Baca Juga: Warga Desa Kadong-kadong Protes Tambang Galian C PT Alim Perkasa
Hajar menilai pemerintah daerah dalam membuat Perbup mengenai batas desa tersebut dianggap tidak mendasarkan pada dokumen berkekuatan hukum juga berdasarkan sejarah desa. Dalam sejarahnya, dulu pada saat pembersihan jalan, warga desa Rumaju tidak akan melewati jembatan Tammadoang, Begitu juga sebaliknya. Titik pertemuan adalah jembatam Tammadoang. Hal itu diperkuat dengan adanya pembayaran pajak atas tanah. Jika dari Desa Rumaju, kebun – kebun yang setelah jembatan Tammadoang, pajaknya masuk ke pemerintah desa Kadong – Kadong.
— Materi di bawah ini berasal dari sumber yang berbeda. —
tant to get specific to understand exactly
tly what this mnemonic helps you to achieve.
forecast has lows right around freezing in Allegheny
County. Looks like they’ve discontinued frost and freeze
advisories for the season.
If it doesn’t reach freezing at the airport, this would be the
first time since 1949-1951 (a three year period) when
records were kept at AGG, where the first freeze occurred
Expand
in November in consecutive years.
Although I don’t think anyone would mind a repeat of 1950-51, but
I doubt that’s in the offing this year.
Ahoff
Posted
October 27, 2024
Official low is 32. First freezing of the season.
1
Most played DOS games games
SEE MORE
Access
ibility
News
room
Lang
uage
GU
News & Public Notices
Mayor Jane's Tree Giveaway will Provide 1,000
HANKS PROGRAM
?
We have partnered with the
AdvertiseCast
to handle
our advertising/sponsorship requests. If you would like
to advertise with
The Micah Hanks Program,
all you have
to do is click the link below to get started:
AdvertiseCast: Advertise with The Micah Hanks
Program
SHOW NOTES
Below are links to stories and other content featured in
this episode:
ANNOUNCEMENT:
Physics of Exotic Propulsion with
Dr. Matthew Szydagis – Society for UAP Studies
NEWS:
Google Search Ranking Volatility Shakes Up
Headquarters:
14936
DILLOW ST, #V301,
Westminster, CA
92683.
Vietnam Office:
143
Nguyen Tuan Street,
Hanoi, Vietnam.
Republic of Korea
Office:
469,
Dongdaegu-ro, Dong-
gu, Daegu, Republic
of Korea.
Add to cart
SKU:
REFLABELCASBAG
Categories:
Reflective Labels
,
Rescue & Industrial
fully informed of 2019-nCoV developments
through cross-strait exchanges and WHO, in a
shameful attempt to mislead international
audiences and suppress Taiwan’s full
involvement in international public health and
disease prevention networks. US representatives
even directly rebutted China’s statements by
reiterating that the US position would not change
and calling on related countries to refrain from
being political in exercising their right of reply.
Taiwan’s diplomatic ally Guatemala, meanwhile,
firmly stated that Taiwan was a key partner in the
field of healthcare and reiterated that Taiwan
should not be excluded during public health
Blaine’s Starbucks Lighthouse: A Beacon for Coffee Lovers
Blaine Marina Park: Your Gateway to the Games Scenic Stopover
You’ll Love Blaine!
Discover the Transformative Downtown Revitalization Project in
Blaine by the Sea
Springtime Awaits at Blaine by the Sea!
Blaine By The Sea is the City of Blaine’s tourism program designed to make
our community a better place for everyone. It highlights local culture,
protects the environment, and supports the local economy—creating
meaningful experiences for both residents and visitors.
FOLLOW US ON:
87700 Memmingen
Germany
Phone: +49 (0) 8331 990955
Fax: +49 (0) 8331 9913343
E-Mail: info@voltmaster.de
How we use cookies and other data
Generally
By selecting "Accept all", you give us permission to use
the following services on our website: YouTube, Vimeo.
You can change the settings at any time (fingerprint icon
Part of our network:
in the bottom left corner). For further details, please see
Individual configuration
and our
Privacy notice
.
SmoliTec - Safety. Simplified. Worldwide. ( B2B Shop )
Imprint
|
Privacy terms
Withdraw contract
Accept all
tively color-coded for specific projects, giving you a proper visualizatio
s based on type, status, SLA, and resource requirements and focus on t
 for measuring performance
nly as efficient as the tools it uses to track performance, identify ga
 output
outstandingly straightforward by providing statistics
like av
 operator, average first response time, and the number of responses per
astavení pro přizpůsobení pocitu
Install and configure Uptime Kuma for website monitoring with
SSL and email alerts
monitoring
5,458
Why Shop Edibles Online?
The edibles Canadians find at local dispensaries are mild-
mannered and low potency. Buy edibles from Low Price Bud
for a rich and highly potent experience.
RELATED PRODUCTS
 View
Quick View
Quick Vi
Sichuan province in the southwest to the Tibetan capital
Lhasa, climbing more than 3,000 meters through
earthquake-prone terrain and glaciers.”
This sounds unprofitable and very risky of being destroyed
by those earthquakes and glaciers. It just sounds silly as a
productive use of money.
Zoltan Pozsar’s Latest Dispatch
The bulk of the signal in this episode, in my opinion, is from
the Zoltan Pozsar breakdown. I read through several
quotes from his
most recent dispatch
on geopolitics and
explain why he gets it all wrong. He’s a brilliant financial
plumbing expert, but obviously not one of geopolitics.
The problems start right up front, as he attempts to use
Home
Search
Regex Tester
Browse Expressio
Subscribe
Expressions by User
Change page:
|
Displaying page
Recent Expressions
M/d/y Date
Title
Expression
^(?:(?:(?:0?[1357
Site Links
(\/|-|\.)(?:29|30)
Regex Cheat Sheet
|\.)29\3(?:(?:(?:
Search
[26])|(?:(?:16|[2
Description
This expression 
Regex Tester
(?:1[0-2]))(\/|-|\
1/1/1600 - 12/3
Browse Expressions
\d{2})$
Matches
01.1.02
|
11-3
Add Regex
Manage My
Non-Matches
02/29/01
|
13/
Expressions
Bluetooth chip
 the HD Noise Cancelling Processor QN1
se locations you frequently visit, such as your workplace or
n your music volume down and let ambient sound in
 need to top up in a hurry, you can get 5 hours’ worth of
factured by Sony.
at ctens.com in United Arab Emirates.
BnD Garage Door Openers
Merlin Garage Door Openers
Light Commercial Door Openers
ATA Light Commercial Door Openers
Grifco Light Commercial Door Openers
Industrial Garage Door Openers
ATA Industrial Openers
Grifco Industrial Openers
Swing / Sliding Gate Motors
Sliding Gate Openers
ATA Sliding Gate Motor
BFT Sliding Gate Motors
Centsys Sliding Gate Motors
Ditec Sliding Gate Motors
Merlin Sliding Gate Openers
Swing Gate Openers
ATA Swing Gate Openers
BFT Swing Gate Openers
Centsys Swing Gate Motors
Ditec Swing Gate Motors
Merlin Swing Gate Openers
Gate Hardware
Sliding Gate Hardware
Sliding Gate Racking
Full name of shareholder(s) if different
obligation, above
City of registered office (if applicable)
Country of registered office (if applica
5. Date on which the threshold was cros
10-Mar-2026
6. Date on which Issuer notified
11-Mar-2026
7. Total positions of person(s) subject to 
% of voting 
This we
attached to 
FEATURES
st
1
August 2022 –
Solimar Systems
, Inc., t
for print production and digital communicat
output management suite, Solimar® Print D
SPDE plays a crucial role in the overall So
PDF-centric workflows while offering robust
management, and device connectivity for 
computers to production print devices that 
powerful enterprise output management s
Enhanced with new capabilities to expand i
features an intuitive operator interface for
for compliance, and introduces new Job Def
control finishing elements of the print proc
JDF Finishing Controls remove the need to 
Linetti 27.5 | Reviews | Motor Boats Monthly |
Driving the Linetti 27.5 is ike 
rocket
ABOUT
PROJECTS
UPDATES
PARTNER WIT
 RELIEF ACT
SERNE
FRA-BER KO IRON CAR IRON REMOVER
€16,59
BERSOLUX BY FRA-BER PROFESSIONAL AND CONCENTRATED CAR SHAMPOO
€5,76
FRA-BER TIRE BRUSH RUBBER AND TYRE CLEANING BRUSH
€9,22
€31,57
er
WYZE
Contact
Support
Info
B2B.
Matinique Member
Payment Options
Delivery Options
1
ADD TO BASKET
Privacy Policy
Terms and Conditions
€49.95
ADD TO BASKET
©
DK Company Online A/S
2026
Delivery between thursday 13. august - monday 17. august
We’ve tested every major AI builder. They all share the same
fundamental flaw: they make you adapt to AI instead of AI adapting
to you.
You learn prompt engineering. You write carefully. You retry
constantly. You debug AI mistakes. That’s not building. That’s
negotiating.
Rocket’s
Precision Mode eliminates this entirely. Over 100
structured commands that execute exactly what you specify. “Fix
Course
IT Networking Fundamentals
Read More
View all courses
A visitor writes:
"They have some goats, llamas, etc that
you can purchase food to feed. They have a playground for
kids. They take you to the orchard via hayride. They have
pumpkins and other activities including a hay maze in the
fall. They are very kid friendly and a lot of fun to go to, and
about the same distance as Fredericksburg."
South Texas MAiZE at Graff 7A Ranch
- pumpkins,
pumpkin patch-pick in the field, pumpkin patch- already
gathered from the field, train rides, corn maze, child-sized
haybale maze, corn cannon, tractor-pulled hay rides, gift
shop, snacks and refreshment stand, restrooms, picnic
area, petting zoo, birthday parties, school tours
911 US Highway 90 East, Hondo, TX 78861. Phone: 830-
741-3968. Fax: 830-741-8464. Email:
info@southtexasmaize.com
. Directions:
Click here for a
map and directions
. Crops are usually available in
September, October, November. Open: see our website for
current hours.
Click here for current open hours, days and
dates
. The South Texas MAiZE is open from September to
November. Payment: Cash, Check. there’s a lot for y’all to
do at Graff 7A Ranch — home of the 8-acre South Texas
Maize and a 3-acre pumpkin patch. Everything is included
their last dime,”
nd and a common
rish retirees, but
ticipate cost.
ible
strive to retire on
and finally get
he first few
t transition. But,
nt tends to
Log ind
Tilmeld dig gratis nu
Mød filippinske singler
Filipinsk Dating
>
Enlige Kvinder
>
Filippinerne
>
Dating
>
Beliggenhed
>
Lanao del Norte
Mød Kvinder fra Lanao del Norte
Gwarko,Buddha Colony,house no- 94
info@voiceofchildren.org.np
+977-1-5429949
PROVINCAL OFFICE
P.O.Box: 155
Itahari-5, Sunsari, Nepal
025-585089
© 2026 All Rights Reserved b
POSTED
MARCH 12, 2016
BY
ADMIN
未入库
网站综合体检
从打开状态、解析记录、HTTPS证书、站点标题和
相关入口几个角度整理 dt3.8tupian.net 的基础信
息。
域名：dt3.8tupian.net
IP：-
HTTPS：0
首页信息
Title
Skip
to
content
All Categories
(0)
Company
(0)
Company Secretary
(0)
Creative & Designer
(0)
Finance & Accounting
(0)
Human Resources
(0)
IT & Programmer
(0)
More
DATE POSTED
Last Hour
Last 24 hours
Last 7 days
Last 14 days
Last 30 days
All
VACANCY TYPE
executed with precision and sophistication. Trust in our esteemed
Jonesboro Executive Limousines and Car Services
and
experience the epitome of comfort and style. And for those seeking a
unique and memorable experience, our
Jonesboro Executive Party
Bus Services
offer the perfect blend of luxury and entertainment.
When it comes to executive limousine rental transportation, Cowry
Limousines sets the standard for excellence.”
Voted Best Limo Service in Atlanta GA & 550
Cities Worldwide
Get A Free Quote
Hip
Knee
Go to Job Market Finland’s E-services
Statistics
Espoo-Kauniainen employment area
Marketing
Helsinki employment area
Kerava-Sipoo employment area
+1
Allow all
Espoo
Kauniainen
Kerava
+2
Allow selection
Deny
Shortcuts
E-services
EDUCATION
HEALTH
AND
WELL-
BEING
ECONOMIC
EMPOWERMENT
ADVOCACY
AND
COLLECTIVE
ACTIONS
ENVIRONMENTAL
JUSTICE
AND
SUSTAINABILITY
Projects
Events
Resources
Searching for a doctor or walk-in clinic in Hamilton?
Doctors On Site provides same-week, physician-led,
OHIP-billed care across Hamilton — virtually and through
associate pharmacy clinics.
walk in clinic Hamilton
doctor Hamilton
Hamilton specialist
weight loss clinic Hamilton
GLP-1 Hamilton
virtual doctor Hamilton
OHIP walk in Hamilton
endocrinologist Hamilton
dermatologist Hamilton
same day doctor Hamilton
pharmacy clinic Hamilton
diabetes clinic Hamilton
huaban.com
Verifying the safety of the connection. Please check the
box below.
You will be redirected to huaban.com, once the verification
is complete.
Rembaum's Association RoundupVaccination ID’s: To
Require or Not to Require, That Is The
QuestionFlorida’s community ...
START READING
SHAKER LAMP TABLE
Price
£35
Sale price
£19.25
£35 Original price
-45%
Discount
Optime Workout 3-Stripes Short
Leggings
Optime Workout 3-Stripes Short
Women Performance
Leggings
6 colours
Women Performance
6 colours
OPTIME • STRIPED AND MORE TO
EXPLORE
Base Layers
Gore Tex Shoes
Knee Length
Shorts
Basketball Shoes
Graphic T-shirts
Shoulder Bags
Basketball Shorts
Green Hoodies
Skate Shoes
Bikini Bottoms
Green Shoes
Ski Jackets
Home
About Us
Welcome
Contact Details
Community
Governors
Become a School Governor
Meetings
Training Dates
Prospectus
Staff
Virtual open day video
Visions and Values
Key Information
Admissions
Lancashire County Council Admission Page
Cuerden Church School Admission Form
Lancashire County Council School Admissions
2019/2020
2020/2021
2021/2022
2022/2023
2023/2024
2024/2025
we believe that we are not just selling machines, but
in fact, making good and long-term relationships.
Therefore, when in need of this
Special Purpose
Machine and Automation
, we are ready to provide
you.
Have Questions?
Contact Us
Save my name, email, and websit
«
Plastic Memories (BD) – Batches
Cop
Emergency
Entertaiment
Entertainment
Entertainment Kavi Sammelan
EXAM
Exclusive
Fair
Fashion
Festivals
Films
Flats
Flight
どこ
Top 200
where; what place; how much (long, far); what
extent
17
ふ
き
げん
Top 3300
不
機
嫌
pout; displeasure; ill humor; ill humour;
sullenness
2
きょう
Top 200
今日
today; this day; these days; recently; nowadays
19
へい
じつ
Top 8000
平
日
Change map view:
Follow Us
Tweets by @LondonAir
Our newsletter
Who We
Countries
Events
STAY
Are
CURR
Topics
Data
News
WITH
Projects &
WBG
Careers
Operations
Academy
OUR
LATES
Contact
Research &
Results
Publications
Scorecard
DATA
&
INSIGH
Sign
Selain itu berdasarkan pembentukan kecamatan dan desa batas itu berada di jembatan Tammadoang. Secara hukum batas antara Desa Kadong-Kadong dengan Desa Rumaju adalah batas yang telah ditetapkan dalam beberapa peraturan Daerah Kabupaten Luwu. Peraturan Daerah tersebut yaitu: 1. Peraturan Daerah Kabupaten Luwu tentang pembentukan Desa Marinding yang saat itu meliputi wilayah Desa Kadong-Kadong saat ini. 2. Peraturan Daerah Kabupaten Luwu tentang pemekaran Desa Kadong-Kadong dan 3. Peraturan Daerah Kabupaten Luwu tentang pemekaran Kecamatan Bajo Barat.
“Perlu dicatat, bahwa untuk penetapan dan penegasan batas desa mengacu pada permendagri No 45 Tahun 2016 tentang Pedoman Penetapan dan Pemegasan batas desa dimana menekan penetapan batas desa yang partisipatif berdasarkan dokumen dan sejarah yang ada. Memang pemerintah daerah memiliki kewenangan dalam menyelesaikan batas antar desa jika tidak ditemukan kesepakatan, tetapi perlu dicatat, bahwa penggunaan kewenangan tersebut harus memiliki dasar pertimbangan yang kuat, agar posisi pemerintah berada pada posisi yang netral. “tegasnya.
“Karenanya, penentuan titik batas yang berpindah dari jembatam Tammadoang adalah kekeliruan pengambilan kebijakan oleh pemerintah daerah kabupaten Luwu. Beberapa minggu lalu, melalui Facebook,saya menyaksikan pemasangan tanda batas pertama yang tertunda karena diprotes warga Kadong – Kadong (sayangnya video itu sudah tidak bisa diakses). Anehnya, saat itu tak ada warga desa Rumaju yang datang. padahal dalam klaim batas Desa, batas desa adalah ikatan paling kuat dengan orang – orang yang bermukim di dalamnya dan menggerakkan mereka secara bersama sama. Apakah ini keinginan pesonal segelintir orang yang punya kepentingan lalu dinegosiasikan ? Dari alur masalahnya kita bisa menilai”, Sebutnya.